The city of Los Angeles announced the launch of two new projects at a Feb. 6 press conference held in Google's Venice, Calif., offices. Addressing a live audience as well as an online audience of more than 100 Google Plus users, Mayor Antonio Villaraigosa and Councilman Joe Buscaino unveiled the city's first mobile app and a redesigned LACity.org. The website redesign features easier access to commonly requested services and information, tighter social media integration and access to live and archived video, such as city council meeting broadcasts.

Though Los Angeles is one of the largest cities in the world, some say the city is lagging technologically, having only now released its first mobile app. Villaraigosa referenced “bureaucratic obstacles” several times during the question and answer session to account for the delay, but suggested that the new website and app are a turning point for the city.

“This launch, by the way, is the launch of what is today a national model. There were a number of cities who were way ahead of L.A.," he said. "This app is going to put us in the position of being right there at the top of the heap when it comes to mobile apps and the ability to access services, to report problems, pay bills, and the like.”

Villaraigosa added that the app, which cost the city about $130,000, will soon be upgraded to include a Spanish version and several other features. The website upgrade cost the city about $500,000, according to Villaraigosa.

Los Angeles may be behind some other cities when it comes to implementing technology projects such as these, Chief Technology Officer Steve Reneker admitted, but the city used the extra time to do things right and learn from the mistakes of others. “I think the most exciting part about this is we've gotten away from an old look to a new look,” Reneker said. Making the website simple and presenting information that is easy to find is one of the most important things the website does, he said.

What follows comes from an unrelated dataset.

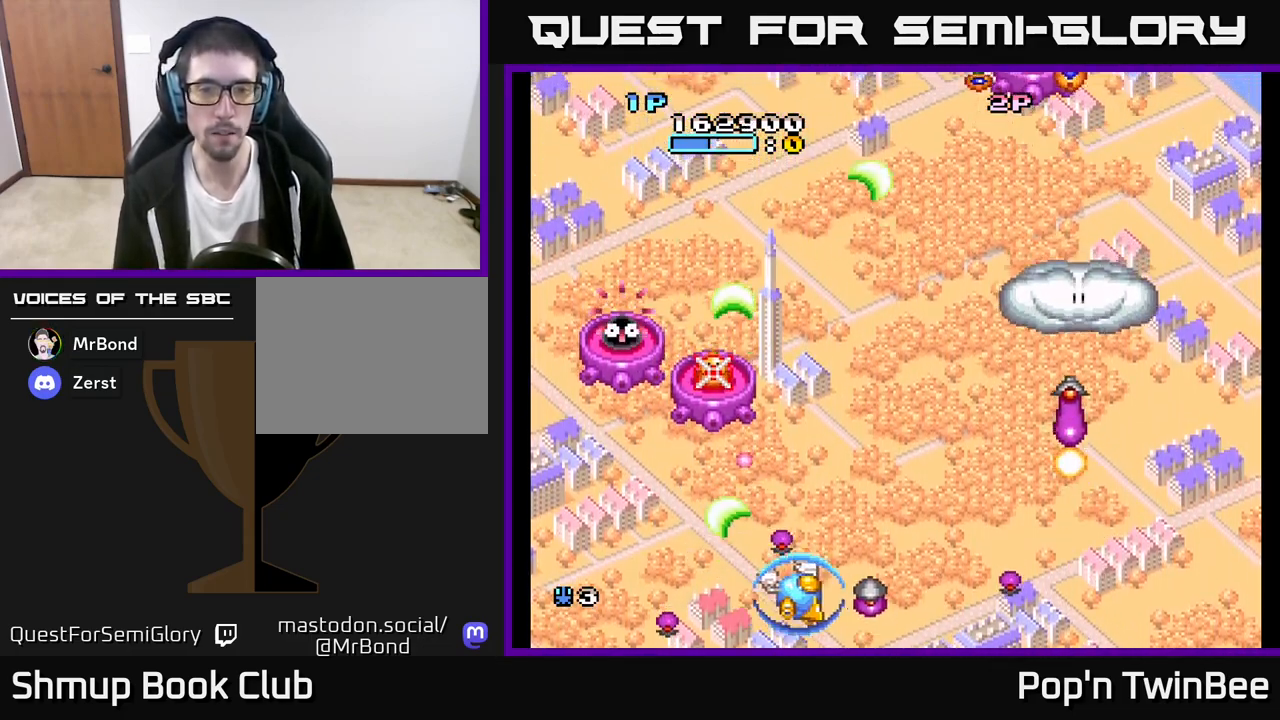
{"buttons": ["A", "DPAD_RIGHT"], "left_stick": "center", "right_stick": "center", "events": [[17, "A", "down"]]}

The website and the mobile app both contain a “social media mashup,” Reneker said, a hub that provides access to social media sites for every agency in the city, reducing the amount of searching that people need to do if they want to stay connected. The website's video portal provides live and archived videos from a variety of sources and networks, including the city's own government access channel, LA Cityview 35.

The city chose to broadcast the announcement of the new website and app from Google's offices, leveraging the Google Hangout platform. “We thought that since this is technology focused, why not leverage a technology company that's here in LA and particularly one that we're utilizing for our mail service?” Reneker said. With the exception of the Los Angeles Police Department, Reneker explained, every agency in the city uses Google for email and cloud-based collaboration applications.

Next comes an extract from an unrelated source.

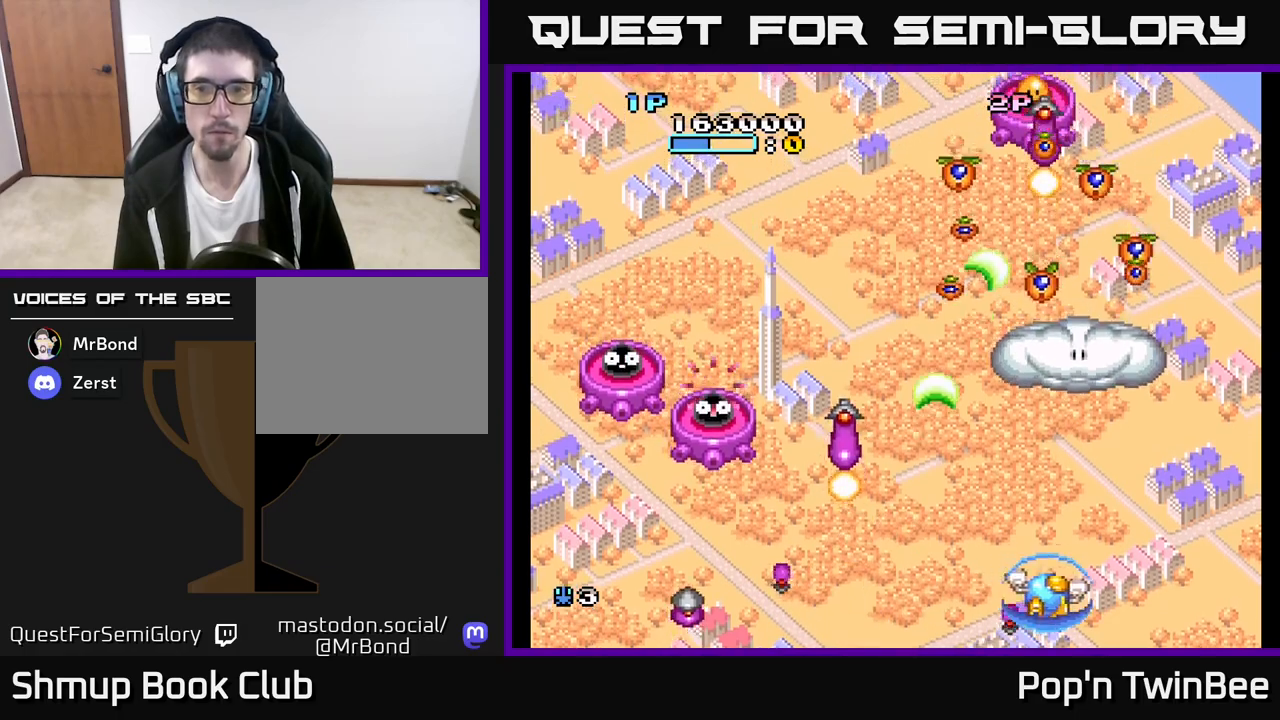
{"buttons": ["A", "X", "DPAD_LEFT"], "left_stick": "center", "right_stick": "center"}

The mobile app is completely finished, Reneker said, and will likely be available in app stores within the next three weeks. The app combines functionality that many other cities provide through several different applications, he said. The mobile app allows citizens to find city information, access a social media portal, and pay utility bills. “In the future we expect more city services to be paid with that front end,” he said. Combining many services into one application is an exciting development that he thinks will attract the attention of other local governments. “I think it's really going to be a trend that others are going to follow.”

Photo: LA Mayor Antonio Villaraigosa at the Feb. 6, 2013 press conference.